In Equation 2, CG(t) is the correlation gate, Ψ _ck is the k-th second band of the second bands, m is the average value of the second bands, n is the number of the second bands, Ψ _EG is the second band passing through the entropy gate, bone conduction speech signal noise removal method.

The method of claim 1,
The generating of the correlation gate comprises generating the correlation gate based on the correlation of the second bands and a feature band having the highest similarity to the bone conduction voice feature.

The method of claim 7,
The step of removing the noise,
First removing noise of the second bands by the correlation gate; And
And removing, by the entropy gate, the noise of the second bands passing through the correlation gate by a second order.

The method of claim 8,
The step of dividing into the plurality of first bands,
Dividing the bone conduction audio signal into a low frequency band and a high frequency band;
Dividing the low frequency band and the high frequency band, respectively, so that the bone conduction audio signal is divided into the plurality of first bands,
The characteristic band is a bone conduction speech signal noise removal method including the low frequency band.

A computer-readable recording medium in which a program for executing the method for removing noise of a bone conduction speech signal according to any one of claims 1, 3 to 9 is recorded.
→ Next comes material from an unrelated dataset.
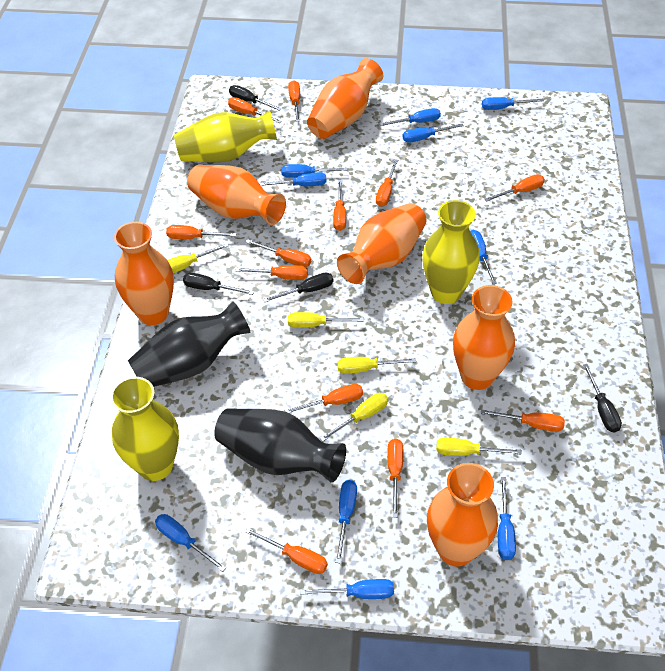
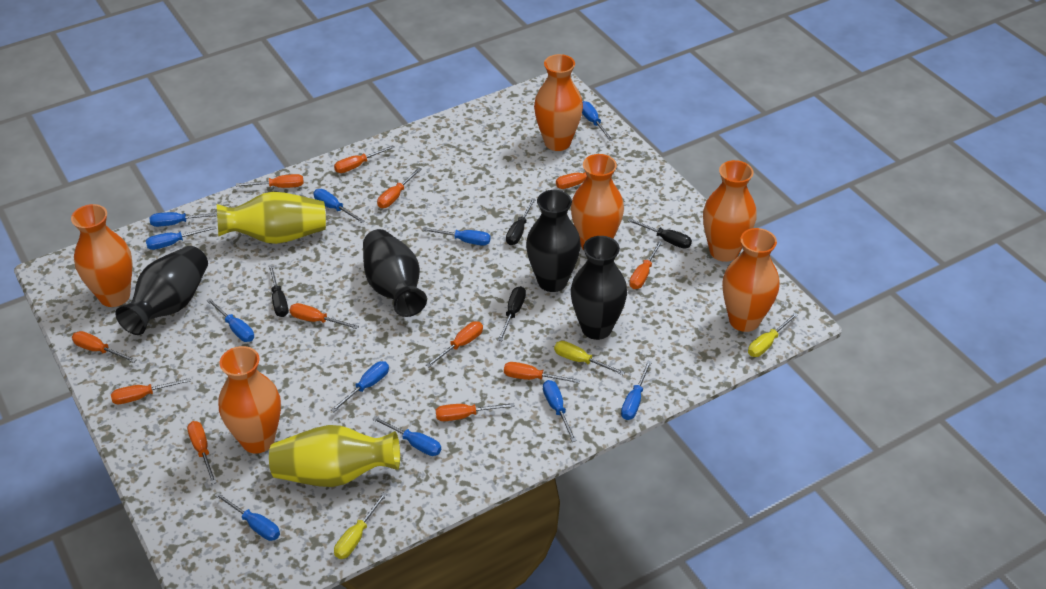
black vase: 2 -> 4
blue screwdriver: 10 -> 11
yellow screwdriver: 5 -> 3
yellow vase: 3 -> 2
In the bone conduction speech signal noise removal apparatus for removing noise from the bone conduction speech signal,
Bone conduction voice signal collection unit for collecting the bone conduction voice signal by the bone conduction vibration sensor;
A wavelet packet decomposition unit for dividing the bone conduction speech signal into a plurality of first bands by wavelet packet decomposition;
An energy threshold calculating unit that calculates energy for each of the first bands and calculates an energy threshold based on the energy calculated for each of the first bands;
A band determination unit configured to determine second bands having an audio section among the plurality of first bands based on the energy threshold;
An entropy gate generator for calculating entropy for each of the second bands and generating an entropy gate based on entropy of the second bands;
A correlation gate generator for calculating a correlation of the second bands and generating a correlation gate based on the correlation of the second bands;
A noise removing unit removing noise from the second bands by the entropy gate and the correlation gate; And
A synthesizer for synthesizing the noise-removed second bands to generate a noise-removed bone conduction speech signal,
The entropy gate generation unit,
Calculating an average value of entropy of the second bands and a log value of entropy of each of the second bands; And
Bone conduction speech signal noise removal apparatus for generating the entropy gate based on the average value and the log value.

delete

The method of claim 11,
The noise removal unit,
First-order noise cancellation of the second bands by the entropy gate; And
Bone conduction speech signal noise removal apparatus for secondarily removing noise of second bands passing through the entropy gate by the correlation gate.

The method of claim 13,
The correlation gate generator generates the correlation gate based on the correlation of the second bands and the second band passing through the entropy gate.

The method of claim 11,
The correlation gate generating unit generates the correlation gate based on the correlation of the second bands and the characteristic band having the highest similarity to the bone conduction speech characteristic.

The method of claim 15,
The noise removal unit,
First-order removal of noise in the second bands by the correlation gate; And
Bone conduction speech signal noise removal apparatus for secondary removal of noise of the second bands passing through the correlation gate by the entropy gate.

The method of claim 16,
The wavelet packet decomposition unit,
Dividing the bone conduction audio signal into a low frequency band and a high frequency band; And
Dividing the low frequency band and the high frequency band, respectively, so that the bone conduction audio signal is divided into the plurality of first bands,
The characteristic band is a bone conduction speech signal noise removal apparatus including the low frequency band.